Location

Escúzar, Spain

Key partners

Lead: CUERVA
CIRCE
Schneider
Comillas
SIA

Main solutions

Blockchain technology
IoT security
Secure distributed energy resource operation
SecureBox
IDS/IPS
Remote terminal unit (substation)

Description

An area of the distribution network operated by Cuerva Energía S.L. is used as the main electricity infrastructure for the Granada Smart Grid Living Lab. The demo involves a substation, operated by Cuerva Energía S.L, connecting the MV distribution grid directly to the HV network. This distribution network feeds the village of Escúzar, which will serve as the demo-site for the micro grid and end-user level.

LV distribution grid serves mainly residential consumers, with 450 supply points and a peak load near 0.55 MW. Near the village, there are 2 PV plants of 4 MW and 1.8 MW, each connected to the MV grid. In the area, there are also a small number of residential households with self-generation.

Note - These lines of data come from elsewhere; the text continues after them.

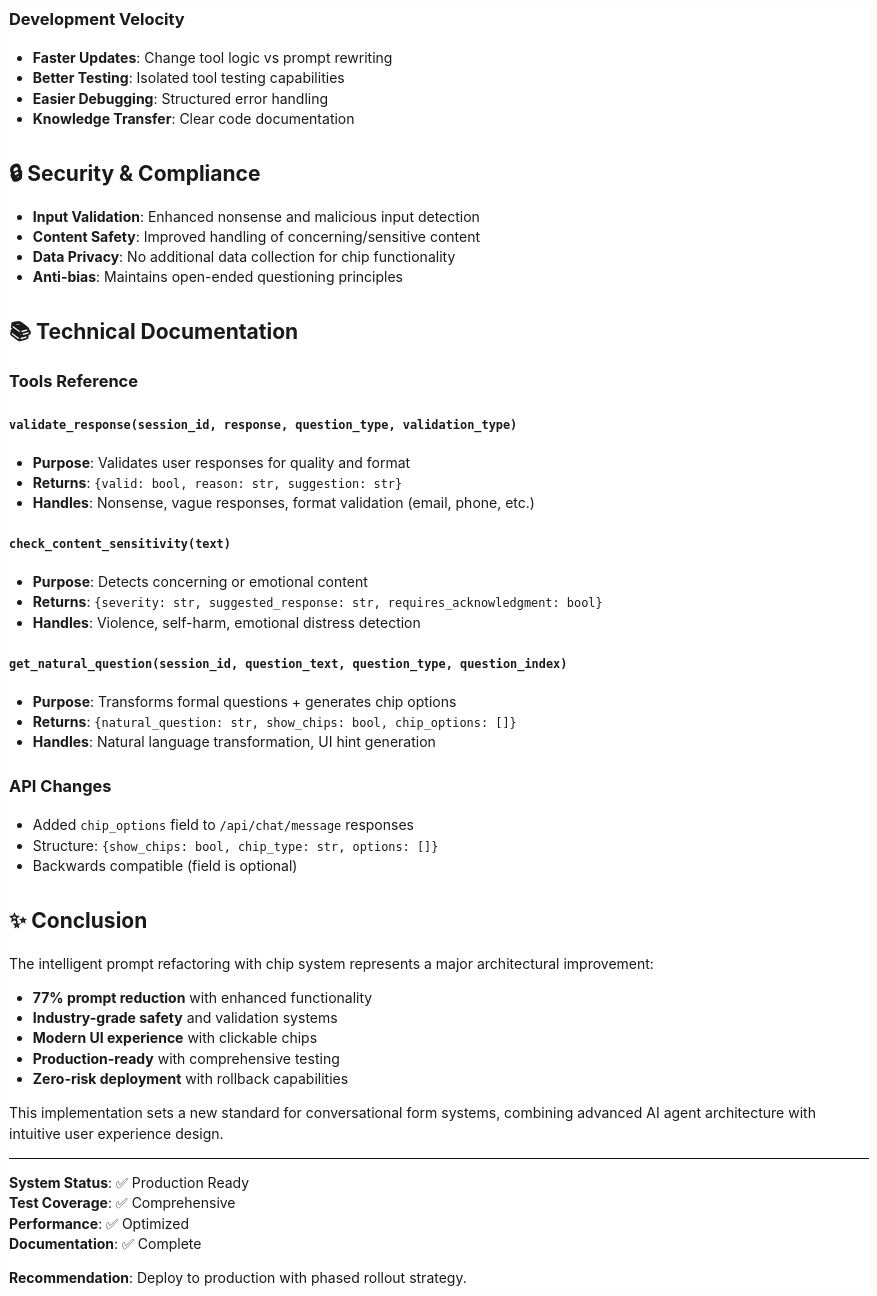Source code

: ### Development Velocity  
- **Faster Updates**: Change tool logic vs prompt rewriting
- **Better Testing**: Isolated tool testing capabilities
- **Easier Debugging**: Structured error handling
- **Knowledge Transfer**: Clear code documentation

## 🔒 Security & Compliance

- **Input Validation**: Enhanced nonsense and malicious input detection
- **Content Safety**: Improved handling of concerning/sensitive content
- **Data Privacy**: No additional data collection for chip functionality
- **Anti-bias**: Maintains open-ended questioning principles

## 📚 Technical Documentation

### Tools Reference

#### `validate_response(session_id, response, question_type, validation_type)`
- **Purpose**: Validates user responses for quality and format
- **Returns**: `{valid: bool, reason: str, suggestion: str}`
- **Handles**: Nonsense, vague responses, format validation (email, phone, etc.)

#### `check_content_sensitivity(text)`  
- **Purpose**: Detects concerning or emotional content
- **Returns**: `{severity: str, suggested_response: str, requires_acknowledgment: bool}`
- **Handles**: Violence, self-harm, emotional distress detection

#### `get_natural_question(session_id, question_text, question_type, question_index)`
- **Purpose**: Transforms formal questions + generates chip options
- **Returns**: `{natural_question: str, show_chips: bool, chip_options: []}`
- **Handles**: Natural language transformation, UI hint generation

### API Changes
- Added `chip_options` field to `/api/chat/message` responses
- Structure: `{show_chips: bool, chip_type: str, options: []}`
- Backwards compatible (field is optional)

## ✨ Conclusion

The intelligent prompt refactoring with chip system represents a major architectural improvement:

- **77% prompt reduction** with enhanced functionality
- **Industry-grade safety** and validation systems  
- **Modern UI experience** with clickable chips
- **Production-ready** with comprehensive testing
- **Zero-risk deployment** with rollback capabilities

This implementation sets a new standard for conversational form systems, combining advanced AI agent architecture with intuitive user experience design.

---

**System Status**: ✅ Production Ready  
**Test Coverage**: ✅ Comprehensive  
**Performance**: ✅ Optimized  
**Documentation**: ✅ Complete

**Recommendation**: Deploy to production with phased rollout strategy.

Additionally, the plan is to deploy a small-scale PV plant around 60 kW for shared self-consumption between the public supply points owned by the city townhall.

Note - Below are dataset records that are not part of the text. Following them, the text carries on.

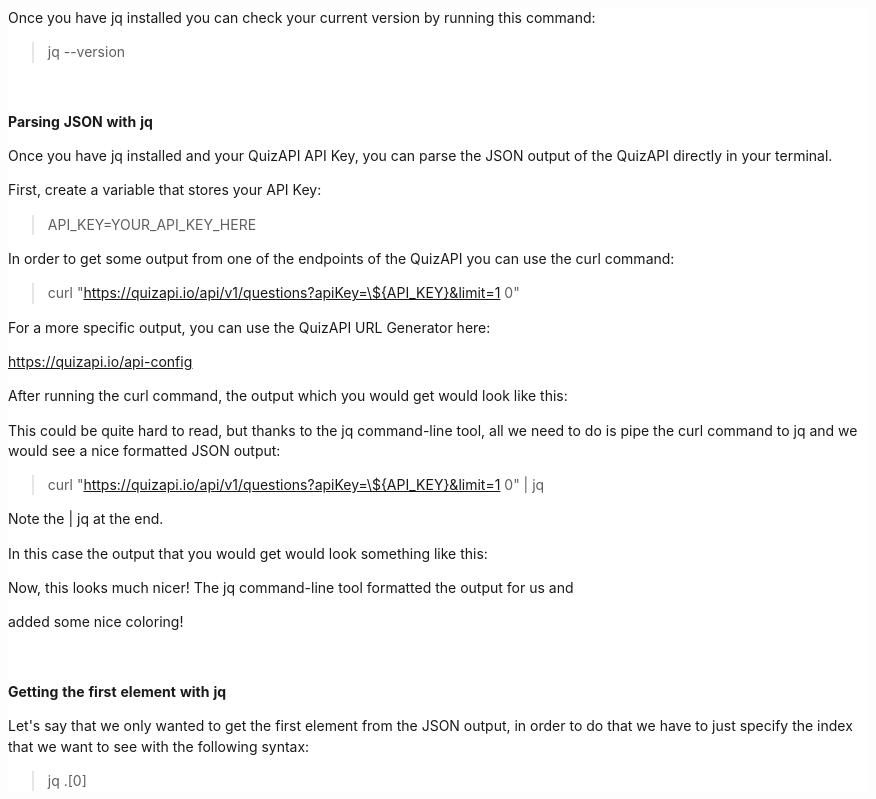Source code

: Once you have jq installed you can check your current version by running
this command:

> jq --version

<img src="./112mlsel.png"
style="width:0.14583in;height:0.16667in" /><img src="./krknv0ej.png"
style="width:0.14583in;height:0.16667in" />

**Parsing** **JSON** **with** **jq**

Once you have jq installed and your QuizAPI API Key, you can parse the
JSON output of the QuizAPI directly in your terminal.

First, create a variable that stores your API Key:

> API_KEY=YOUR_API_KEY_HERE

In order to get some output from one of the endpoints of the QuizAPI you
can use the curl command:

> curl "https://quizapi.io/api/v1/questions?apiKey=\${API_KEY}&limit=1
> 0"

For a more specific output, you can use the QuizAPI URL Generator here:

[<u>https://quizapi.io/api-config</u>](https://quizapi.io/api-config)

After running the curl command, the output which you would get would
look like this:

This could be quite hard to read, but thanks to the jq command-line
tool, all we need to do is pipe the curl command to jq and we would see
a nice formatted JSON output:

> curl "https://quizapi.io/api/v1/questions?apiKey=\${API_KEY}&limit=1
> 0" \| jq

Note the \| jq at the end.

In this case the output that you would get would look something like
this:

Now, this looks much nicer! The jq command-line tool formatted the
output for us and

added some nice coloring!

<img src="./l3axbxoz.png"
style="width:0.14583in;height:0.16667in" />

**Getting** **the** **first** **element** **with** **jq**

Let's say that we only wanted to get the first element from the JSON
output, in order to do that we have to just specify the index that we
want to see with the following syntax:

> jq .\[0\]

Escúzar electrical substation, built in 2008, will be also used as a complementary demo-site to validate digital substation developments.

Approaches

At the IoT (Internet of Things) level, the methodology for mitigating a massive attack on distributed resources will be applied. This will allow assessing the vulnerabilities of the CUERVA living lab, defining an action plan to prevent attacks, generating cybersecurity algorithms and simulating faulty conditions to test the response and resiliency.

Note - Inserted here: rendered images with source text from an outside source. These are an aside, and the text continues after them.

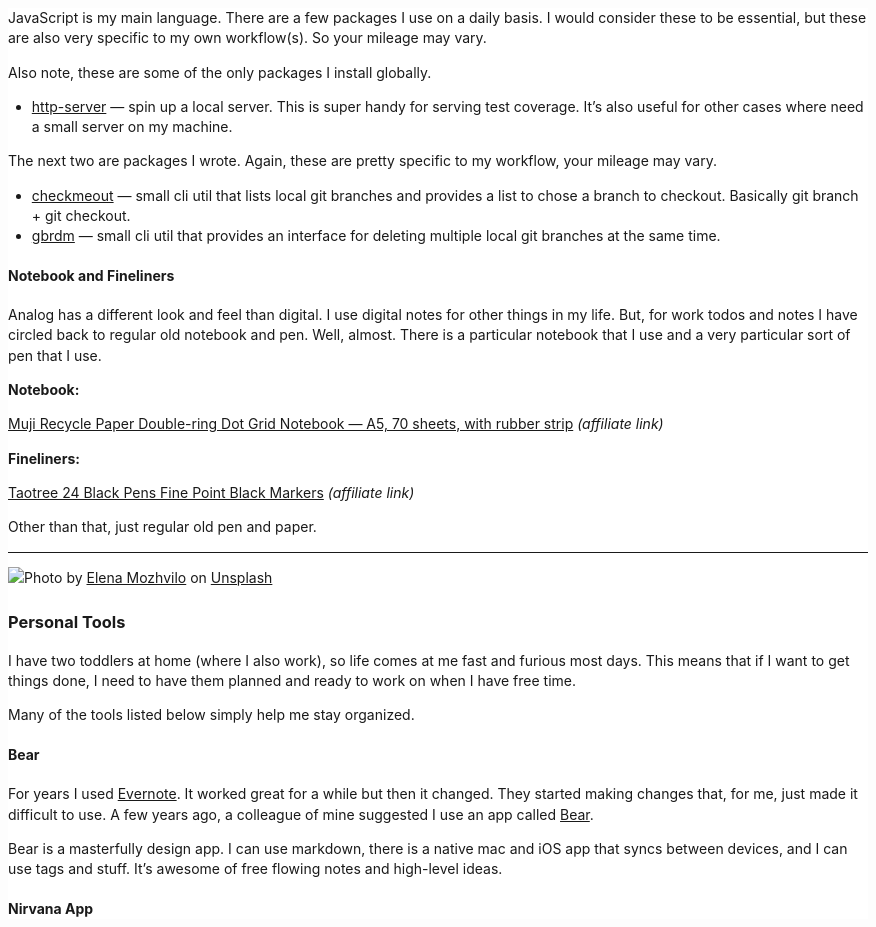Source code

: JavaScript is my main language. There are a few packages I use on a daily basis. I would consider these to be essential, but these are also very specific to my own workflow(s). So your mileage may vary.

Also note, these are some of the only packages I install globally.

* [http-server](https://www.npmjs.com/package/http-server) — spin up a local server. This is super handy for serving test coverage. It’s also useful for other cases where need a small server on my machine.

The next two are packages I wrote. Again, these are pretty specific to my workflow, your mileage may vary.

* [checkmeout](https://www.npmjs.com/package/checkmeout) — small cli util that lists local git branches and provides a list to chose a branch to checkout. Basically git branch + git checkout.
* [gbrdm](https://www.npmjs.com/package/gbrdm) — small cli util that provides an interface for deleting multiple local git branches at the same time.

#### Notebook and Fineliners

Analog has a different look and feel than digital. I use digital notes for other things in my life. But, for work todos and notes I have circled back to regular old notebook and pen. Well, almost. There is a particular notebook that I use and a very particular sort of pen that I use.

**Notebook:**

[Muji Recycle Paper Double-ring Dot Grid Notebook — A5, 70 sheets, with rubber strip](https://amzn.to/3Em2FLv) _(affiliate link)_

**Fineliners:**

[Taotree 24 Black Pens Fine Point Black Markers](https://amzn.to/3FqANra) _(affiliate link)_

Other than that, just regular old pen and paper.

***

![](https://cdn-images-1.medium.com/max/1600/0*vdOq_W15o0naBc5E)Photo by [Elena Mozhvilo](https://unsplash.com/@miracleday?utm_source=medium&utm_medium=referral) on [Unsplash](https://unsplash.com?utm_source=medium&utm_medium=referral)

### Personal Tools

I have two toddlers at home (where I also work), so life comes at me fast and furious most days. This means that if I want to get things done, I need to have them planned and ready to work on when I have free time.

Many of the tools listed below simply help me stay organized.

#### Bear

For years I used [Evernote](https://evernote.com/). It worked great for a while but then it changed. They started making changes that, for me, just made it difficult to use. A few years ago, a colleague of mine suggested I use an app called [Bear](https://bear.app/).

Bear is a masterfully design app. I can use markdown, there is a native mac and iOS app that syncs between devices, and I can use tags and stuff. It’s awesome of free flowing notes and high-level ideas.

#### Nirvana App
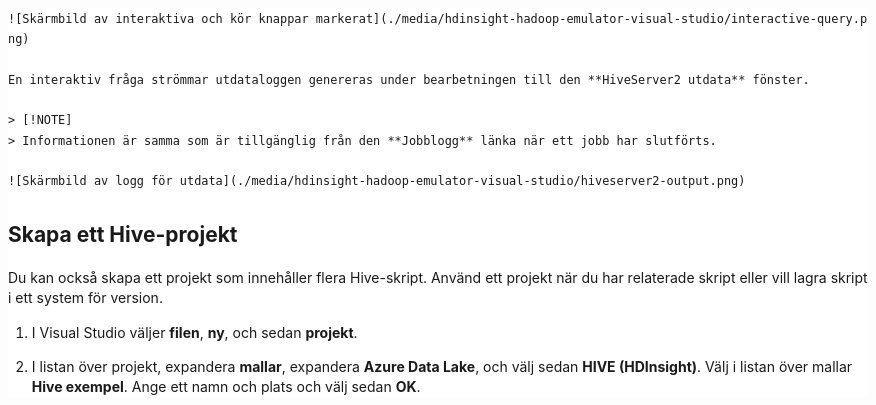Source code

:     ![Skärmbild av interaktiva och kör knappar markerat](./media/hdinsight-hadoop-emulator-visual-studio/interactive-query.png)

    En interaktiv fråga strömmar utdataloggen genereras under bearbetningen till den **HiveServer2 utdata** fönster.

    > [!NOTE]
    > Informationen är samma som är tillgänglig från den **Jobblogg** länka när ett jobb har slutförts.

    ![Skärmbild av logg för utdata](./media/hdinsight-hadoop-emulator-visual-studio/hiveserver2-output.png)

## <a name="create-a-hive-project"></a>Skapa ett Hive-projekt

Du kan också skapa ett projekt som innehåller flera Hive-skript. Använd ett projekt när du har relaterade skript eller vill lagra skript i ett system för version.

1. I Visual Studio väljer **filen**, **ny**, och sedan **projekt**.

2. I listan över projekt, expandera **mallar**, expandera **Azure Data Lake**, och välj sedan **HIVE (HDInsight)**. Välj i listan över mallar **Hive exempel**. Ange ett namn och plats och välj sedan **OK**.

At industrial level, the SecureBox, as part of the IDS/IPS system will be tested. It will be used for monitoring the status of industrial devices (security patches, alarms, etc.), such as smart meters, and its emergency functions.

Some of the developments performed in D4 will be replicated to modernise and secure the CUERVA substation, with attention to RTU (remote terminal unit) enhancements. The focus will be on user management and secure access, and activity monitoring, facilitating the direct integration of DSO custom systems in micro-grids and segments of the network.

Approaches

Innovations and technological advances

  1. Edge functions for privacy management and secure distributed energy resource (DER) operation.
  2. Secure grid inventory and monitoring: blockchain-based technology layer.
  3. Improvement of the functionalities available at the substation devices, such as remote terminal unit (RTU).
  4. Assessment of potential vulnerabilities and threats of IoT devices.